Lockdowns and a Hindu festival
Meanwhile, Delhi is in lockdown, as are Karnataka and the worst-hit state of Maharashtra, although some states had been set to lift curbs this week. The patchwork curbs, complicated by local elections and mass gatherings such as the months-long Kumbh Mela (pitcher festival) could drive breakouts elsewhere.
About 20,000 devout Hindus gathered on the banks of the Ganges river in the northern city of Haridwar on the last auspicious day of the festival for a bath they believe will wash away their sins.
“We believe Mother Ganga will protect us,” said a woman on the riverbank, where Reuters images showed people bathing with few signs of distancing measures, despite calls to be careful.
Tuesday’s turnout was low, however, said Sanjay Gunjyal, a police official handling the arrangements, compared to the hundreds of thousands in previous weeks, as the crisis prompted many monk groups to limit participants to “symbolic” numbers.
Countries send medical supplies
The US Chamber of Commerce warned the Indian economy, the world’s sixth largest, could falter as a result of the spike in cases, creating a drag for the global economy. “We expect that this could get worse before it gets better,” Myron Brilliant, the executive vice president of the Chamber, the biggest US business lobby, told Reuters.
Meanwhile, several nations including Britain, Germany, and the United States have pledged aid, while Indian Americans in US Congress and the technology sector have joined forces to help.
A shipment of vital medical supplies from the United Kingdom, including 100 ventilators and 95 oxygen concentrators, arrived in New Delhi early on Tuesday. France is also sending oxygen generators that can provide year-long oxygen for 250 beds, the embassy said.
Even China, locked in a year-long military standoff with India on their disputed Himalayan border, said it was trying to get medical supplies to its neighbour. On Tuesday, Australia suspended direct passenger flights from India until May 15, the latest on a growing list of countries to curb travel from India to prevent more virulent virus variants from entering their borders.

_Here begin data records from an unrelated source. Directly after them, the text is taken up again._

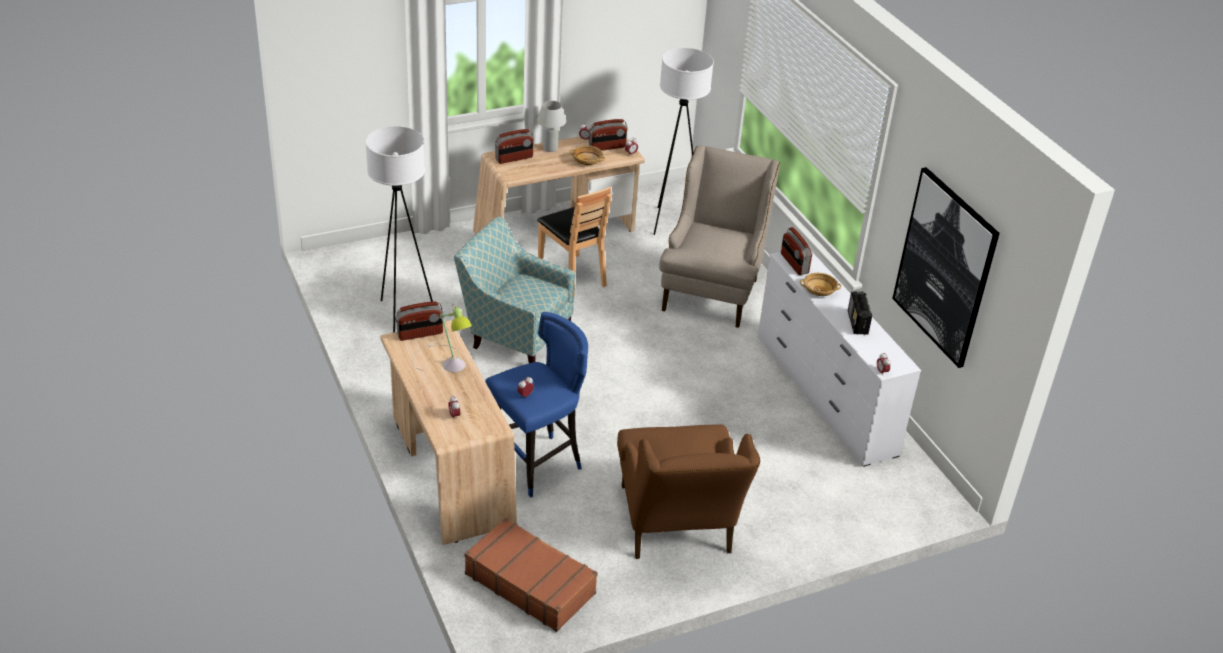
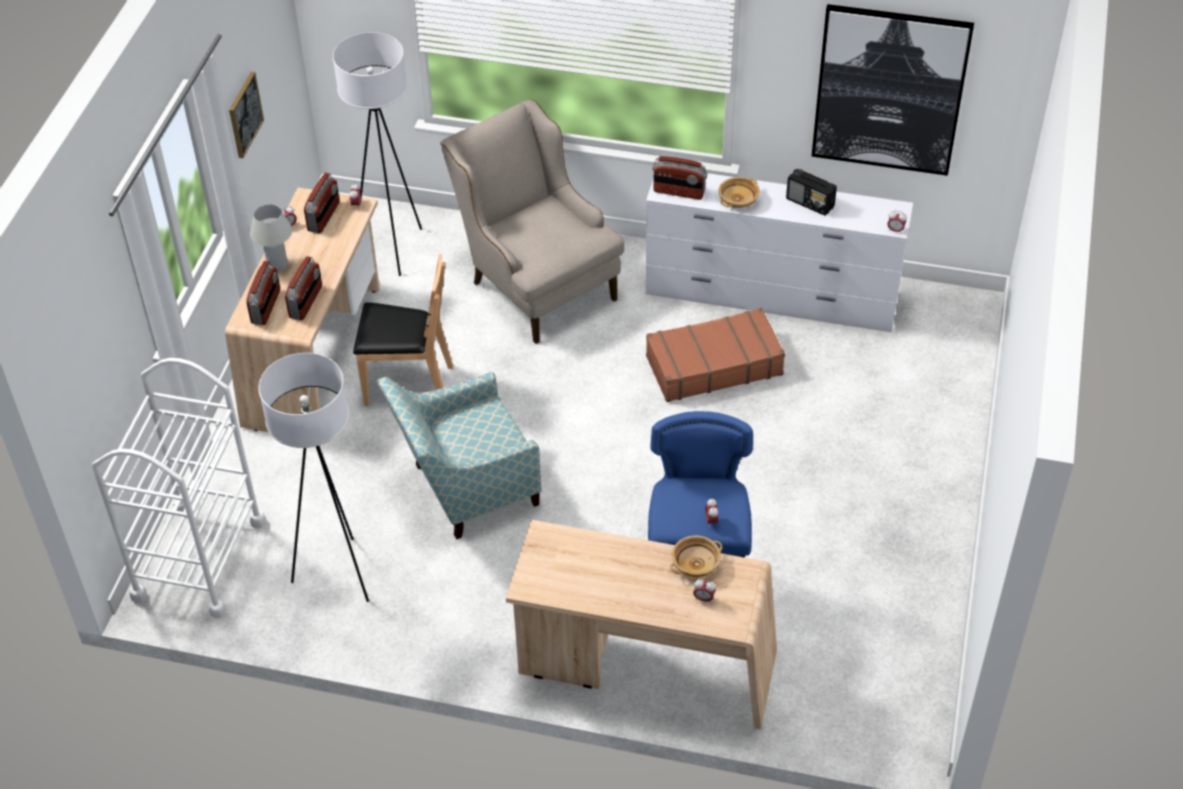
camera: 50 degrees left, 10 degrees up
(366, 261) = (199, 559): none -> white cart
(420, 334) = (535, 560): radio -> radio (306, 302)
(445, 362) = (604, 561): table lamp -> none
(530, 583) = (866, 682): brown suitcase -> brown suitcase (713, 365)
(587, 161) = (335, 248): beige bowl -> beige bowl (696, 564)
(601, 54) = (244, 114): none -> picture
(677, 529) = (874, 520): brown armchair -> none

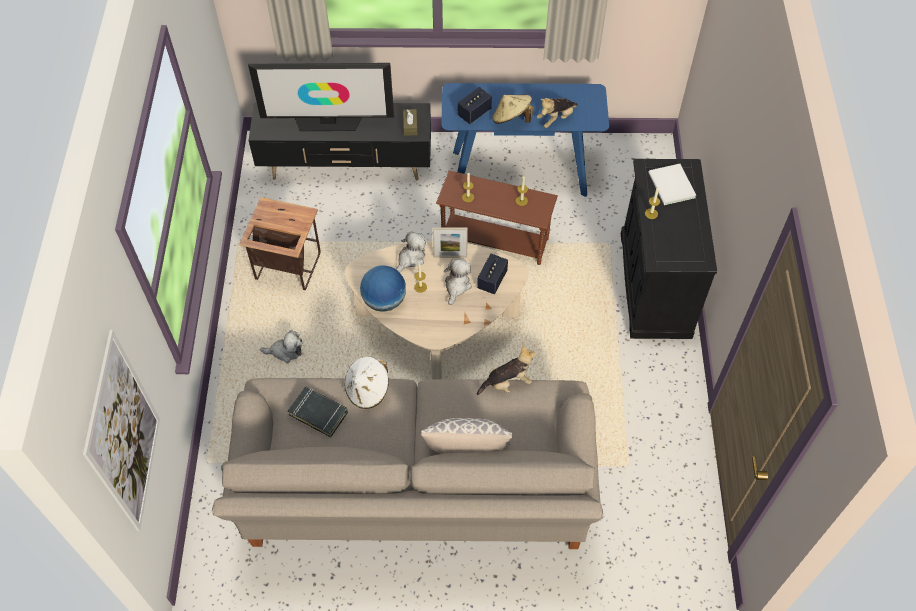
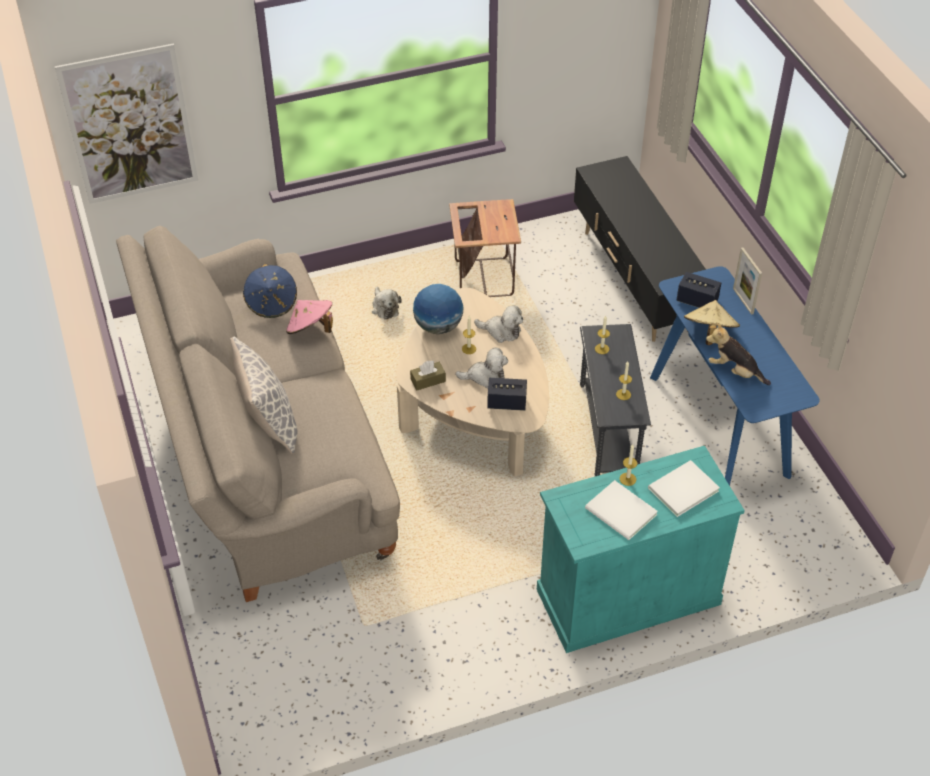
camera: 70 degrees right, 10 degrees down
(318, 413) = (272, 303): black book -> blue hat
(328, 122) = (635, 213): television -> none
(368, 390) = (310, 329): white hat -> pink hat
(410, 126) = (670, 275): brown tissue box -> brown tissue box (428, 380)
(450, 256) = (520, 361): picture frame -> picture frame (743, 301)
(495, 240) = (608, 429): brown side table -> grey side table
(507, 382) = (364, 432): plush toy -> none
(654, 284) = (627, 596): black cabinet -> turquoise cabinet
(682, 228) = (621, 513): none -> white book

Three Australian cricketers cut short their Indian Premier League season to head home amid the uncertainty.
The country is negotiating with the US, which has said it will share 60 million of doses of AstraZeneca’s COVID-19 vaccine with other countries. “Major lobbying is on at this point of time to secure as much as possible for India,” a senior Indian official part of ongoing negotiations told Reuters, adding that Modi had been assured that India would be given priority.
“At this juncture, even harshest critics of India are pushing the US regime” to aid India, the official added.